Friday, March 20, 2009

Giving 1% to the Developing World

I've been catching up on the Diane Rehm show via the Internet. The other day, I listened to the show that had Peter Singer as a guest. He's promoting his latest book (all the money he makes on it will be donated) that says that in terms of charitable giving, we should be giving to the developing world (yes, I used to call it the third world, but my spouse, who has advanced degrees in several subjects, informs me that the term third world is no longer acceptable).

He made it very clear that he thinks it's the developing world that deserves our money. Not our neighborhood organizations that help the poor and certainly not museums or universities. He points out that the rich often support buildings and programs, but very little of their charitable giving goes to the poor--not the poor in their local areas, not the poor in the U.S., and certainly not the poor in the developing world.

Why should we give to the developing world? For many moral reasons, but especially because our dollars (or euros or whatever currency) goes so much further and saves so many more people.
* * * * * * *
▶ The task:
Reproduce the post on charitable giving word for word, from "Giving 1% to" up to and including "no longer acceptable).".
* * * * * * *
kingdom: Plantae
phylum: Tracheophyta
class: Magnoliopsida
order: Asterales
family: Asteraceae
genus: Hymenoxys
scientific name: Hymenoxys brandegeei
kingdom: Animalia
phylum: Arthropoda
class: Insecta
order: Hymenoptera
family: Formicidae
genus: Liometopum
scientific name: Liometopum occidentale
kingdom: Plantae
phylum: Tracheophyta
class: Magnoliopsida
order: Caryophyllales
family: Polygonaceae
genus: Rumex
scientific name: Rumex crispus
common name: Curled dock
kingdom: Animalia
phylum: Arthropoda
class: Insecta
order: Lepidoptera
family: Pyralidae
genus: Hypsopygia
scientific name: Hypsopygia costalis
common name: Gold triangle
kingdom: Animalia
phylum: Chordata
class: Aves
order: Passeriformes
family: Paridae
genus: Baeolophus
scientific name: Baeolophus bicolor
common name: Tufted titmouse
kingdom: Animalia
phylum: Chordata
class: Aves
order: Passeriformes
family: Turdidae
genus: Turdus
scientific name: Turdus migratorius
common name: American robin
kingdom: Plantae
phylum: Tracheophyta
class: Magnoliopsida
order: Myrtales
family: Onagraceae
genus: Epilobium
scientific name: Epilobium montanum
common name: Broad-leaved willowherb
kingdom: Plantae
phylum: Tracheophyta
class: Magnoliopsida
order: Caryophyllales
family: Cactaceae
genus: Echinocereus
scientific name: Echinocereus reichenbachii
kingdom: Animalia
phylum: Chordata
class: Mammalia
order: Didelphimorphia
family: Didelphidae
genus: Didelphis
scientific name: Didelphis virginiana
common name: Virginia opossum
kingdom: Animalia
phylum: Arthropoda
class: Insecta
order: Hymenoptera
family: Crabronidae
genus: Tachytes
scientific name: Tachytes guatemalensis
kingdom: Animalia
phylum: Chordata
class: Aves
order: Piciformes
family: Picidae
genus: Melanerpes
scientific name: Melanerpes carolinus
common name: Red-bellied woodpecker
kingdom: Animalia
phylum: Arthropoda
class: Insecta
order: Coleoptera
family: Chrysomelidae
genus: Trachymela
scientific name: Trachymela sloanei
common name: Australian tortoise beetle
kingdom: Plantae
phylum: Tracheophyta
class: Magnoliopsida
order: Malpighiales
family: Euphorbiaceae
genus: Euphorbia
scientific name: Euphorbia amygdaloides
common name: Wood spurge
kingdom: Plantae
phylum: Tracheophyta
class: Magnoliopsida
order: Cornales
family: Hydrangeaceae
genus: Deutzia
* * * * * * *
▶ Result of the exercise:
Giving 1% to the Developing World

I've been catching up on the Diane Rehm show via the Internet. The other day, I listened to the show that had Peter Singer as a guest. He's promoting his latest book (all the money he makes on it will be donated) that says that in terms of charitable giving, we should be giving to the developing world (yes, I used to call it the third world, but my spouse, who has advanced degrees in several subjects, informs me that the term third world is no longer acceptable).